Agbeko, the shorter man and often the busier of the two and effective at getting in range to score against the taller Perez. But Perez used his height in a way worthy of the respect and approval of Heavyweight Skyscraper Vitali Klitschko, as Perez stepped back, jabbed and offered up combinations in answer to Agbeko’s inside pressure.

There wasn’t a dull moment in this fight. The momentum was continuous and the shifts were so subtle, it could easily have gone either way in nearly every round save the tenth. How do you score a round where both answer each others punches and neither guy goes down? Clean punches, ring generalship, effective aggression and defense. Both guys were landing clean shots; both had good ring generalship and defense. This punch tally at the end of this fight may be one of the highest punch outputs for 2009, as both men were constantly throwing. At times, Agbeko was busier and at times, Perez landed the cleaner, more effective punches.

The scorecards at the end of the Agbeko Perez fight were as mysterious as a Vincent Price Halloween thriller with a senseless twist. This had to be one of the most exciting back and forth action fights all year and one might expect the official scores would be tight—but who am I kidding? Outside of the Promoters that pay the Judges, who ever has a clue as to what to expect from these people who are paid to score the fights? Considering that Agbeko entered the ring wearing a King Kong costume, chained to a Fay Dunaway look alike who led him to the ring, Yonnhy should’ve come in dressed as Gale Van Hoy, a Judge that would’ve scared the hell out of Agbeko and his visiting team.

After the scores were announced, the crowd cheered for their man, Yonnhy Perez. The corner of Agbeko looked stunned. Those were some crazy scores. In the end, I had this fight a Draw at 115 a piece. Both did well and aside from the knockdown in the tenth, neither appeared to have a particular edge. This great fight is an easy candidate for “Fight of the Year” honors because it was so close. How all three of the official Judges saw this fight so one sided in favor of one guy is utterly striking. Judge Bruxman had it 117-110, Jerry Roth had it 116-111 and Glen Trowbridge had it 117-110, all in favor of Yonnhy Perez. Yonnhy Perez is a great fighter and he had a good night but not that good. At times, he seemed to lack pop in the late rounds and if either guy looked winded in any round, it was Perez. Arguments can be made that Perez was luring Agbeko in but…what’s done is done. From a business perspective, a rematch would be lucrative, since this was a good, action packed event sure to sell tickets and boost ratings.

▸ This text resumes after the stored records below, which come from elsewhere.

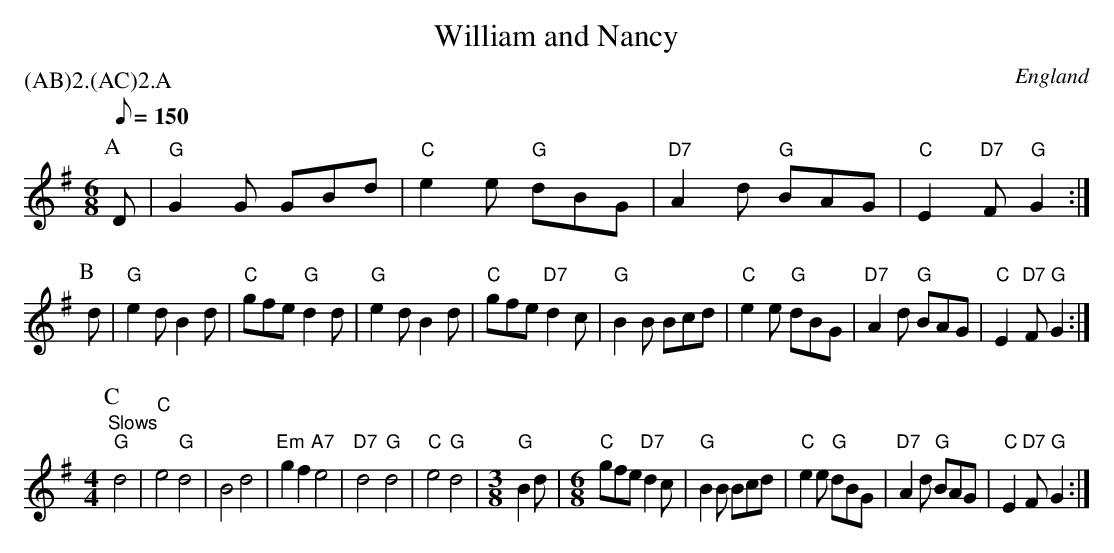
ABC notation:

X:1
T:William and Nancy
O:England
M:6/8
P:(AB)2.(AC)2.A
Q:150
K:G
P:A
D|"G"G2G GBd|"C"e2e "G"dBG|"D7"A2d "G"BAG|"C"E2"D7"F "G"G2:|
P:B
d|"G"e2d B2d|"C"gfe "G"d2d| "G"e2d    B2d|"C"gfe    "D7"d2c|\
  "G"B2B Bcd|"C"e2e "G"dBG|"D7"A2d "G"BAG|"C"E2"D7"F "G"G2:|
M:4/4
L:1/4
P:C
"^Slows" "G"d2|"C"e2 "G"d2|B2 d2|"Em"gf "A7"e2|"D7"d2 "G"d2|"C"e2 "G"d2|\
M:3/8
L:1/8
"G"B2d|\
M:6/8
"C"gfe "D7"d2c|\
  "G"B2B Bcd|"C"e2e "G"dBG|"D7"A2d "G"BAG|"C"E2"D7"F "G"G2:|
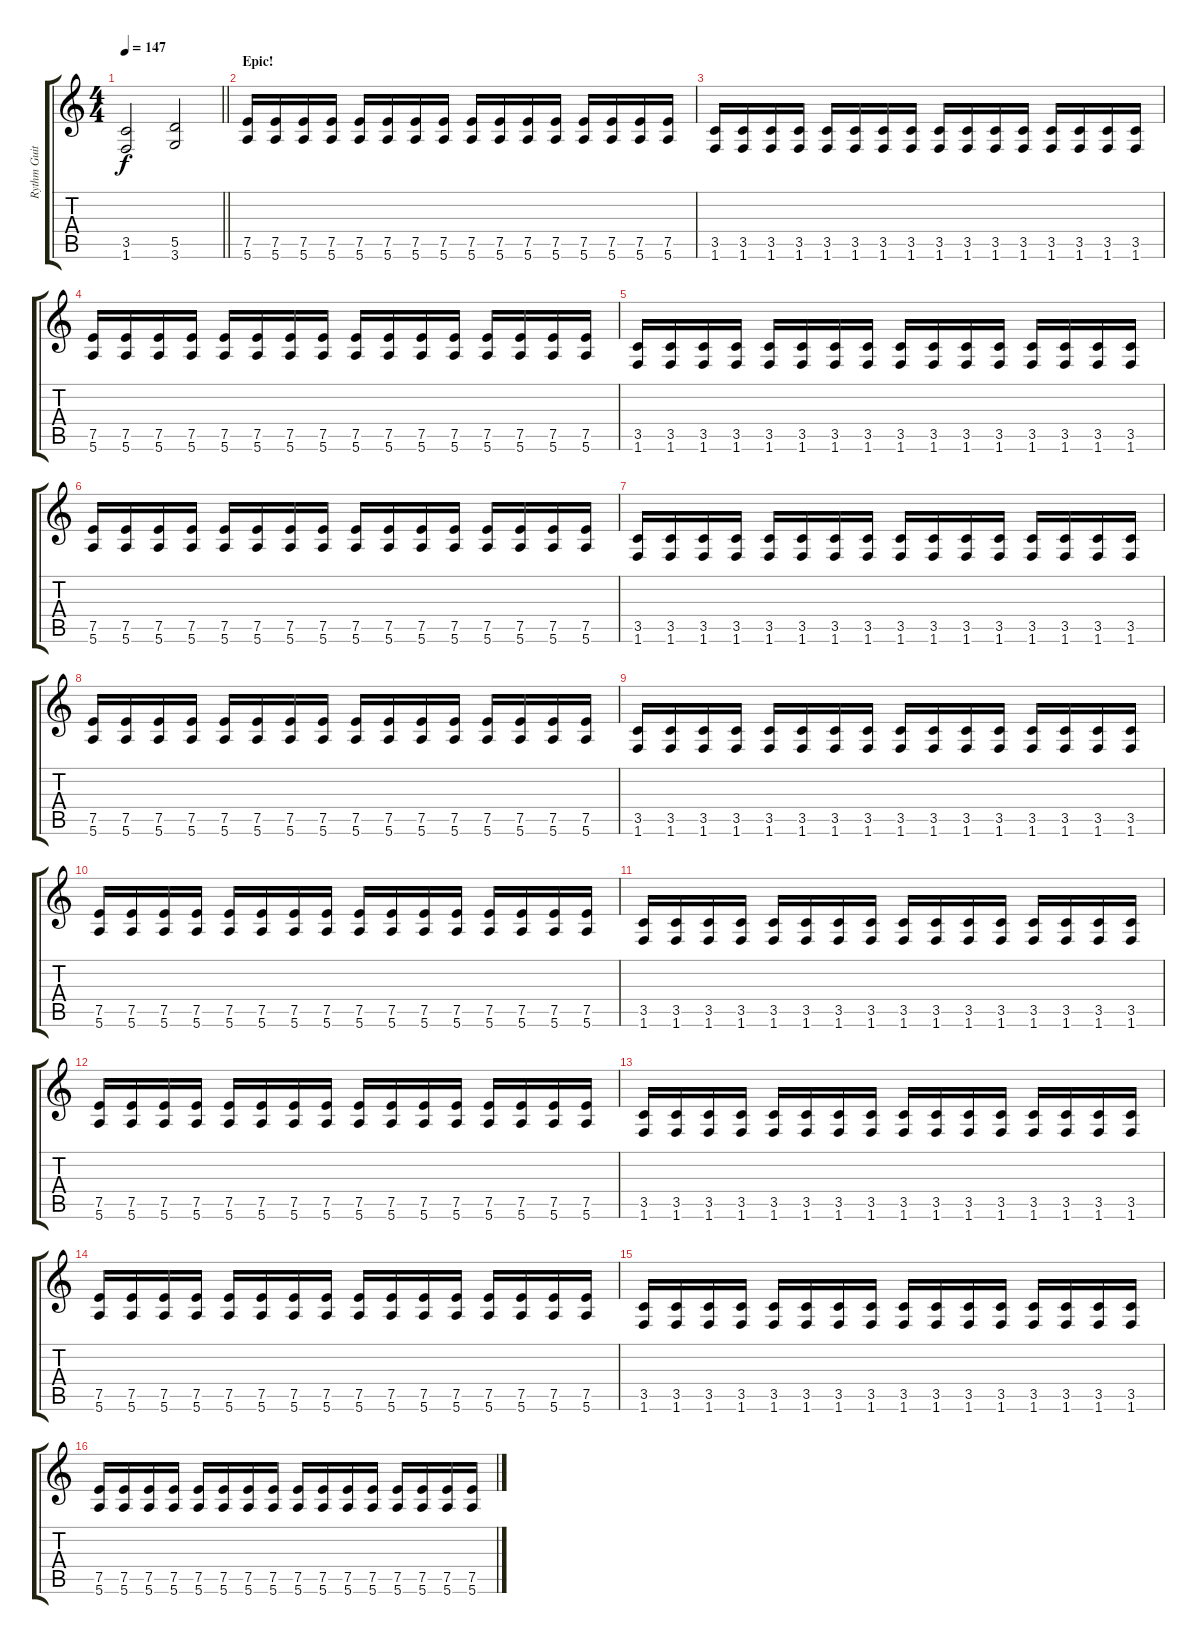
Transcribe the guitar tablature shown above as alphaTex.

\track ("Rythm Guitar" "Rythm Guit") {instrument overdrivenguitar}
\staff {score tabs}
\tuning (E4 B3 G3 D3 A2 E2) {hide}
\ts (4 4)
\tempo 147
\clef g2
\barLineRight lightlight
\ks c
(3.5 1.6).2{dy f} (5.5 3.6).2 |
\section ("" "Epic!")
(7.5 5.6).16 (7.5 5.6).16 (7.5 5.6).16 (7.5 5.6).16 (7.5 5.6).16 (7.5 5.6).16 (7.5 5.6).16 (7.5 5.6).16 (7.5 5.6).16 (7.5 5.6).16 (7.5 5.6).16 (7.5 5.6).16 (7.5 5.6).16 (7.5 5.6).16 (7.5 5.6).16 (7.5 5.6).16 |
(3.5 1.6).16 (3.5 1.6).16 (3.5 1.6).16 (3.5 1.6).16 (3.5 1.6).16 (3.5 1.6).16 (3.5 1.6).16 (3.5 1.6).16 (3.5 1.6).16 (3.5 1.6).16 (3.5 1.6).16 (3.5 1.6).16 (3.5 1.6).16 (3.5 1.6).16 (3.5 1.6).16 (3.5 1.6).16 |
(7.5 5.6).16 (7.5 5.6).16 (7.5 5.6).16 (7.5 5.6).16 (7.5 5.6).16 (7.5 5.6).16 (7.5 5.6).16 (7.5 5.6).16 (7.5 5.6).16 (7.5 5.6).16 (7.5 5.6).16 (7.5 5.6).16 (7.5 5.6).16 (7.5 5.6).16 (7.5 5.6).16 (7.5 5.6).16 |
(3.5 1.6).16 (3.5 1.6).16 (3.5 1.6).16 (3.5 1.6).16 (3.5 1.6).16 (3.5 1.6).16 (3.5 1.6).16 (3.5 1.6).16 (3.5 1.6).16 (3.5 1.6).16 (3.5 1.6).16 (3.5 1.6).16 (3.5 1.6).16 (3.5 1.6).16 (3.5 1.6).16 (3.5 1.6).16 |
(7.5 5.6).16 (7.5 5.6).16 (7.5 5.6).16 (7.5 5.6).16 (7.5 5.6).16 (7.5 5.6).16 (7.5 5.6).16 (7.5 5.6).16 (7.5 5.6).16 (7.5 5.6).16 (7.5 5.6).16 (7.5 5.6).16 (7.5 5.6).16 (7.5 5.6).16 (7.5 5.6).16 (7.5 5.6).16 |
(3.5 1.6).16 (3.5 1.6).16 (3.5 1.6).16 (3.5 1.6).16 (3.5 1.6).16 (3.5 1.6).16 (3.5 1.6).16 (3.5 1.6).16 (3.5 1.6).16 (3.5 1.6).16 (3.5 1.6).16 (3.5 1.6).16 (3.5 1.6).16 (3.5 1.6).16 (3.5 1.6).16 (3.5 1.6).16 |
(7.5 5.6).16 (7.5 5.6).16 (7.5 5.6).16 (7.5 5.6).16 (7.5 5.6).16 (7.5 5.6).16 (7.5 5.6).16 (7.5 5.6).16 (7.5 5.6).16 (7.5 5.6).16 (7.5 5.6).16 (7.5 5.6).16 (7.5 5.6).16 (7.5 5.6).16 (7.5 5.6).16 (7.5 5.6).16 |
(3.5 1.6).16 (3.5 1.6).16 (3.5 1.6).16 (3.5 1.6).16 (3.5 1.6).16 (3.5 1.6).16 (3.5 1.6).16 (3.5 1.6).16 (3.5 1.6).16 (3.5 1.6).16 (3.5 1.6).16 (3.5 1.6).16 (3.5 1.6).16 (3.5 1.6).16 (3.5 1.6).16 (3.5 1.6).16 |
(7.5 5.6).16 (7.5 5.6).16 (7.5 5.6).16 (7.5 5.6).16 (7.5 5.6).16 (7.5 5.6).16 (7.5 5.6).16 (7.5 5.6).16 (7.5 5.6).16 (7.5 5.6).16 (7.5 5.6).16 (7.5 5.6).16 (7.5 5.6).16 (7.5 5.6).16 (7.5 5.6).16 (7.5 5.6).16 |
(3.5 1.6).16 (3.5 1.6).16 (3.5 1.6).16 (3.5 1.6).16 (3.5 1.6).16 (3.5 1.6).16 (3.5 1.6).16 (3.5 1.6).16 (3.5 1.6).16 (3.5 1.6).16 (3.5 1.6).16 (3.5 1.6).16 (3.5 1.6).16 (3.5 1.6).16 (3.5 1.6).16 (3.5 1.6).16 |
(7.5 5.6).16 (7.5 5.6).16 (7.5 5.6).16 (7.5 5.6).16 (7.5 5.6).16 (7.5 5.6).16 (7.5 5.6).16 (7.5 5.6).16 (7.5 5.6).16 (7.5 5.6).16 (7.5 5.6).16 (7.5 5.6).16 (7.5 5.6).16 (7.5 5.6).16 (7.5 5.6).16 (7.5 5.6).16 |
(3.5 1.6).16 (3.5 1.6).16 (3.5 1.6).16 (3.5 1.6).16 (3.5 1.6).16 (3.5 1.6).16 (3.5 1.6).16 (3.5 1.6).16 (3.5 1.6).16 (3.5 1.6).16 (3.5 1.6).16 (3.5 1.6).16 (3.5 1.6).16 (3.5 1.6).16 (3.5 1.6).16 (3.5 1.6).16 |
(7.5 5.6).16 (7.5 5.6).16 (7.5 5.6).16 (7.5 5.6).16 (7.5 5.6).16 (7.5 5.6).16 (7.5 5.6).16 (7.5 5.6).16 (7.5 5.6).16 (7.5 5.6).16 (7.5 5.6).16 (7.5 5.6).16 (7.5 5.6).16 (7.5 5.6).16 (7.5 5.6).16 (7.5 5.6).16 |
(3.5 1.6).16 (3.5 1.6).16 (3.5 1.6).16 (3.5 1.6).16 (3.5 1.6).16 (3.5 1.6).16 (3.5 1.6).16 (3.5 1.6).16 (3.5 1.6).16 (3.5 1.6).16 (3.5 1.6).16 (3.5 1.6).16 (3.5 1.6).16 (3.5 1.6).16 (3.5 1.6).16 (3.5 1.6).16 |
(7.5 5.6).16 (7.5 5.6).16 (7.5 5.6).16 (7.5 5.6).16 (7.5 5.6).16 (7.5 5.6).16 (7.5 5.6).16 (7.5 5.6).16 (7.5 5.6).16 (7.5 5.6).16 (7.5 5.6).16 (7.5 5.6).16 (7.5 5.6).16 (7.5 5.6).16 (7.5 5.6).16 (7.5 5.6).16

Agbeko said he wants a rematch, convinced that he won the fight. Perez was also sure he won the fight and by the scores posted by the Judges. Perez was calm, gracious and humble, crediting Agbeko for his toughness and for being a great fighter. He thanked his friends in Las Vegas and I had to assume he was referring to the Judges. When asked if he would give Agbeko a rematch, he said he would, and then he amended his statement to say that he is the fighter, and his promoter makes decisions about who he fights. A little “coach speak”? Maybe but Yonnhy Perez showed one thing is certain; he is one of the very best fighters at 118 pounds and there’s no controversy about that.